(Supplied material)
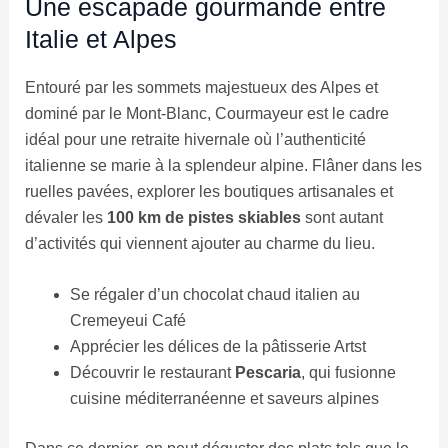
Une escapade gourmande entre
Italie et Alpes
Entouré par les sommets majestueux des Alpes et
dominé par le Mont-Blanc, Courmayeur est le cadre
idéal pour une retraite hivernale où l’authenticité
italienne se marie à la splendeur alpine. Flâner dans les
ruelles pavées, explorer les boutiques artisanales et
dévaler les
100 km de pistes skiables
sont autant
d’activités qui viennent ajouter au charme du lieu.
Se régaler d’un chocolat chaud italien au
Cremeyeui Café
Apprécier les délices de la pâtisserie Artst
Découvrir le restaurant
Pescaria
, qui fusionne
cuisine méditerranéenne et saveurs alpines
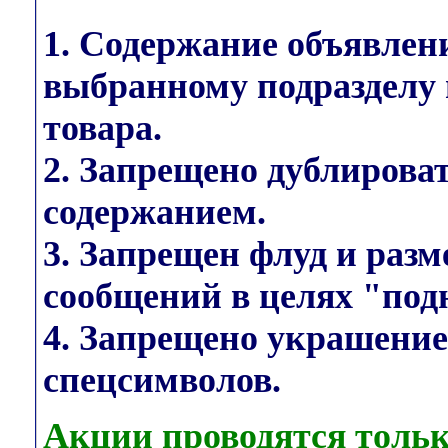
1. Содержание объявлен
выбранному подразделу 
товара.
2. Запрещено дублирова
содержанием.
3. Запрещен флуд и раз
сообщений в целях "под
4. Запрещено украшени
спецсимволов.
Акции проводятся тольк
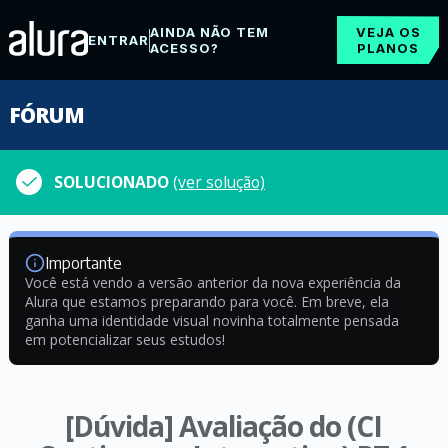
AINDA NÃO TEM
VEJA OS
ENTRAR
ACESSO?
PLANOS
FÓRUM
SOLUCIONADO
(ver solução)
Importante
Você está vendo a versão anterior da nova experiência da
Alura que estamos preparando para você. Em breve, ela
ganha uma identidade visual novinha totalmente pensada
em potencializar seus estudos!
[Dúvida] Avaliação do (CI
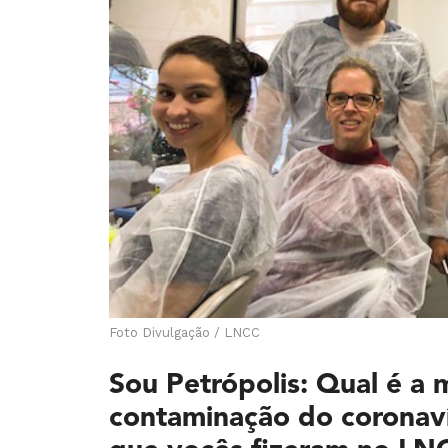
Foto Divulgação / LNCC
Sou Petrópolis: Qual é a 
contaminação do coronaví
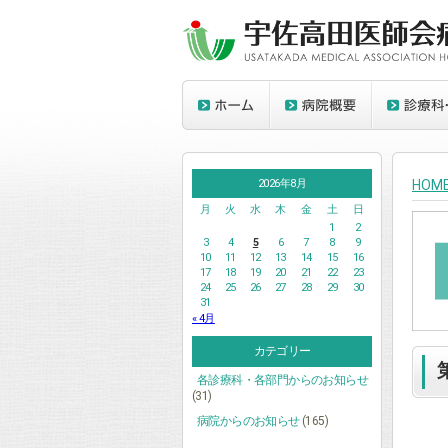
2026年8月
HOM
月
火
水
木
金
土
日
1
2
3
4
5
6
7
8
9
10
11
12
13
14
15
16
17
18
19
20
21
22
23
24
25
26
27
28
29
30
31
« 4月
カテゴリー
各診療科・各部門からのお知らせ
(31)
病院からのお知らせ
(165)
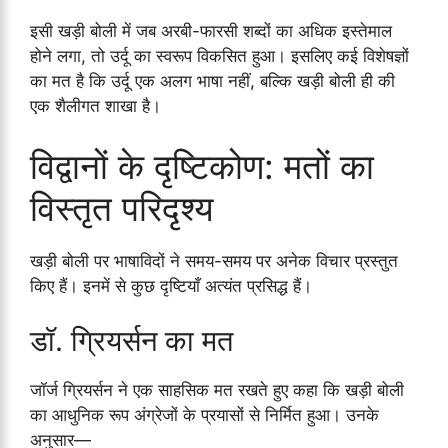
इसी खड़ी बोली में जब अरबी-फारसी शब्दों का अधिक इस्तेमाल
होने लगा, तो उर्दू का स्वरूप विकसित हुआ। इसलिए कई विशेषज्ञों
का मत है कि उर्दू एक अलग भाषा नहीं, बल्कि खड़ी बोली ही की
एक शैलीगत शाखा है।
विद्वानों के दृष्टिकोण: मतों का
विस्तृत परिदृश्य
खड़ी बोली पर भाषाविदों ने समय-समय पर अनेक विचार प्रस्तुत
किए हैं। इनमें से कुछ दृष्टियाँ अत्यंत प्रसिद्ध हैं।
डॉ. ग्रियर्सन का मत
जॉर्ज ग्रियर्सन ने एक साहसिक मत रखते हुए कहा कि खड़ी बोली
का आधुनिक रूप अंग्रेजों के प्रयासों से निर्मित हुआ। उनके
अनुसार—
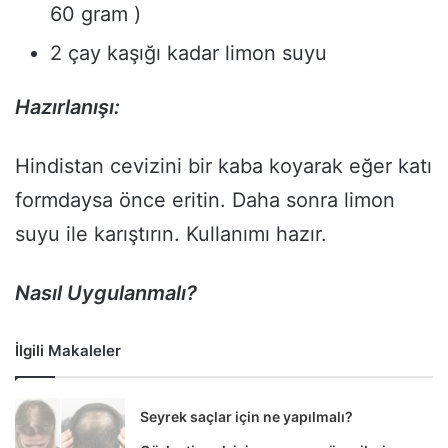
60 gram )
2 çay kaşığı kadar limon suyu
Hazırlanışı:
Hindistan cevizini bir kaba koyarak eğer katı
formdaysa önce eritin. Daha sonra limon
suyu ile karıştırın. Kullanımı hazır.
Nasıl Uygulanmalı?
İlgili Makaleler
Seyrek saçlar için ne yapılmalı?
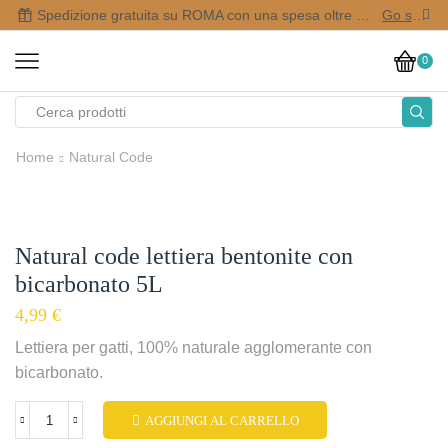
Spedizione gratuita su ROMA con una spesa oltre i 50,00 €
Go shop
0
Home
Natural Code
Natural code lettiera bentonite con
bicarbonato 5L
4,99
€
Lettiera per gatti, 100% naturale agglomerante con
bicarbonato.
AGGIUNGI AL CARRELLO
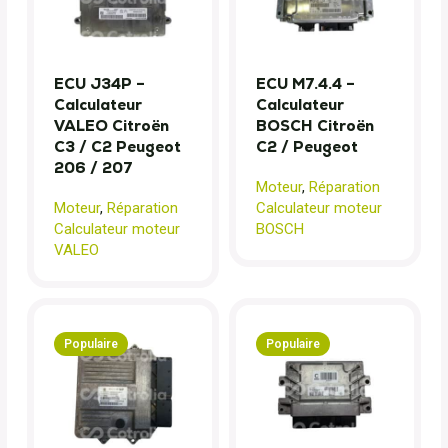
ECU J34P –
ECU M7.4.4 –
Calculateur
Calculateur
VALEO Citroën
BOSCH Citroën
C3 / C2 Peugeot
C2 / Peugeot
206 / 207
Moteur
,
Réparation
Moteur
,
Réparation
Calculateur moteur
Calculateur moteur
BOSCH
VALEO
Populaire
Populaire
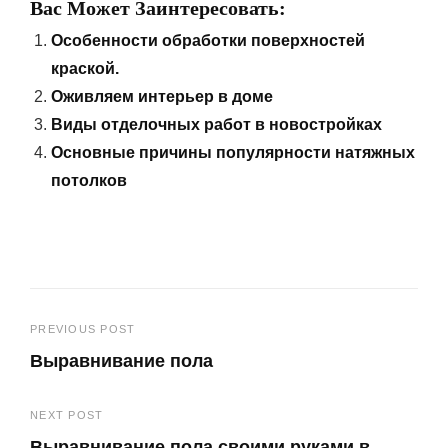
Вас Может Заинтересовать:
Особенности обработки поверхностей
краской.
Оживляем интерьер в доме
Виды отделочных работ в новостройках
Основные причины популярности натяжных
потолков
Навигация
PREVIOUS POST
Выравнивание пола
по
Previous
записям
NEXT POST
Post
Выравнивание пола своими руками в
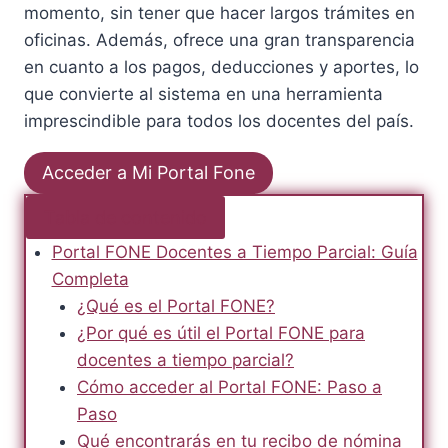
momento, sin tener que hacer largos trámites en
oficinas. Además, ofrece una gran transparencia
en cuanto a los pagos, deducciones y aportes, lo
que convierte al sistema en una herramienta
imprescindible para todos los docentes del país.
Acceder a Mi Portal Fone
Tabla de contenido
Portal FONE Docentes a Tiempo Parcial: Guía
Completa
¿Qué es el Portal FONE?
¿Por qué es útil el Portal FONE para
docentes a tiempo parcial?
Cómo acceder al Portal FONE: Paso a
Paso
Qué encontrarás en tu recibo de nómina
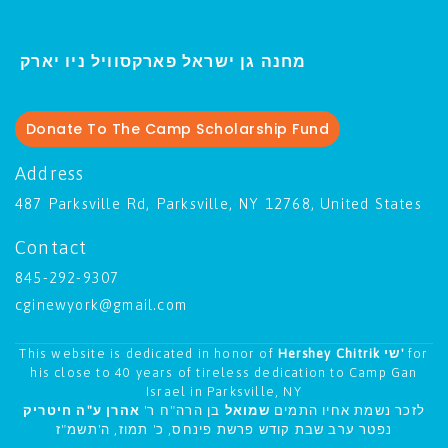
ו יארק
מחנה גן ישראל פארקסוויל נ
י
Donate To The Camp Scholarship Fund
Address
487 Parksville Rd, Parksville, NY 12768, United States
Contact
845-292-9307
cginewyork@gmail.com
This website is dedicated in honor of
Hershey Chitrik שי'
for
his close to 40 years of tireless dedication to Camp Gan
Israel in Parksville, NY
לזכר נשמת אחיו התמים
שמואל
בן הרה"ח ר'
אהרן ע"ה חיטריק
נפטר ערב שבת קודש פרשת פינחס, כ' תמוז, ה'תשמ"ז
(End Supplied material)
(Supplied material)
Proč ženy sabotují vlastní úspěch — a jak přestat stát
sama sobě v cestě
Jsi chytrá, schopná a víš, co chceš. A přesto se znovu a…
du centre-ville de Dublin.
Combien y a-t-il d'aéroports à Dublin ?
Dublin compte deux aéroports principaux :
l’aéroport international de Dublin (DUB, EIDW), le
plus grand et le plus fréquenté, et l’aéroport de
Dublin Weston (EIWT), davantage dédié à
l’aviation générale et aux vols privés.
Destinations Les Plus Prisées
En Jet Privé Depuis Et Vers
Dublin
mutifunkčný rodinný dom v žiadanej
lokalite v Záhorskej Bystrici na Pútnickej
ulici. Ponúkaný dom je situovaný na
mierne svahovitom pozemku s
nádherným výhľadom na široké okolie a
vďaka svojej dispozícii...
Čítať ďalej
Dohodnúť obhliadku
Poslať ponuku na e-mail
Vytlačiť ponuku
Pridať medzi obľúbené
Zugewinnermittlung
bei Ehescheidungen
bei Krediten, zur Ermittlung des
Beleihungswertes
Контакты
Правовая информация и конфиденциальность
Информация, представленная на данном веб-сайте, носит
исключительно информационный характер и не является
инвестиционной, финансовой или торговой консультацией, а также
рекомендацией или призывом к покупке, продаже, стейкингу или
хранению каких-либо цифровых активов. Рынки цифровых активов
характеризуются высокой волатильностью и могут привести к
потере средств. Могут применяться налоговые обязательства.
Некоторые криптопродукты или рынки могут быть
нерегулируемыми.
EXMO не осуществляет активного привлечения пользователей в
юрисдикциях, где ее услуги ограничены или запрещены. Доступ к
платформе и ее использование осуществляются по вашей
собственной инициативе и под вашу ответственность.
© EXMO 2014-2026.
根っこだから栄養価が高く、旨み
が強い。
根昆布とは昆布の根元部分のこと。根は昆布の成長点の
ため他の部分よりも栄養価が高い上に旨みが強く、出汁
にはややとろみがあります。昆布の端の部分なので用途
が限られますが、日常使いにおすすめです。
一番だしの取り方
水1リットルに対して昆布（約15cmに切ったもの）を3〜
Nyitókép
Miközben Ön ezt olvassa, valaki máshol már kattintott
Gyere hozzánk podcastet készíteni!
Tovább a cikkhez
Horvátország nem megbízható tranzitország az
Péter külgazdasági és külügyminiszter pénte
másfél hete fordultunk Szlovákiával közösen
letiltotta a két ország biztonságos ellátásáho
(End Supplied material)
What the task asks: From the records above, write out exactly the lines that begin at the line with "Spedizione gratuita su" and end at the line with "cginewyork@gmail.com". Pictures must not appear in the output.

Solved problem:
Spedizione gratuita su ROMA con una spesa oltre i 50,00 €
Go shop
0
Home
Natural Code
Natural code lettiera bentonite con
bicarbonato 5L
4,99
€
Lettiera per gatti, 100% naturale agglomerante con
bicarbonato.
AGGIUNGI AL CARRELLO
ECU J34P –
ECU M7.4.4 –
Calculateur
Calculateur
VALEO Citroën
BOSCH Citroën
C3 / C2 Peugeot
C2 / Peugeot
206 / 207
Moteur
,
Réparation
Moteur
,
Réparation
Calculateur moteur
Calculateur moteur
BOSCH
VALEO
Populaire
Populaire
Вас Может Заинтересовать:
Особенности обработки поверхностей
краской.
Оживляем интерьер в доме
Виды отделочных работ в новостройках
Основные причины популярности натяжных
потолков
Навигация
PREVIOUS POST
Выравнивание пола
по
Previous
записям
NEXT POST
Post
Выравнивание пола своими руками в
momento, sin tener que hacer largos trámites en
oficinas. Además, ofrece una gran transparencia
en cuanto a los pagos, deducciones y aportes, lo
que convierte al sistema en una herramienta
imprescindible para todos los docentes del país.
Acceder a Mi Portal Fone
Tabla de contenido
Portal FONE Docentes a Tiempo Parcial: Guía
Completa
¿Qué es el Portal FONE?
¿Por qué es útil el Portal FONE para
docentes a tiempo parcial?
Cómo acceder al Portal FONE: Paso a
Paso
Qué encontrarás en tu recibo de nómina
ו יארק
מחנה גן ישראל פארקסוויל נ
י
Donate To The Camp Scholarship Fund
Address
487 Parksville Rd, Parksville, NY 12768, United States
Contact
845-292-9307
cginewyork@gmail.com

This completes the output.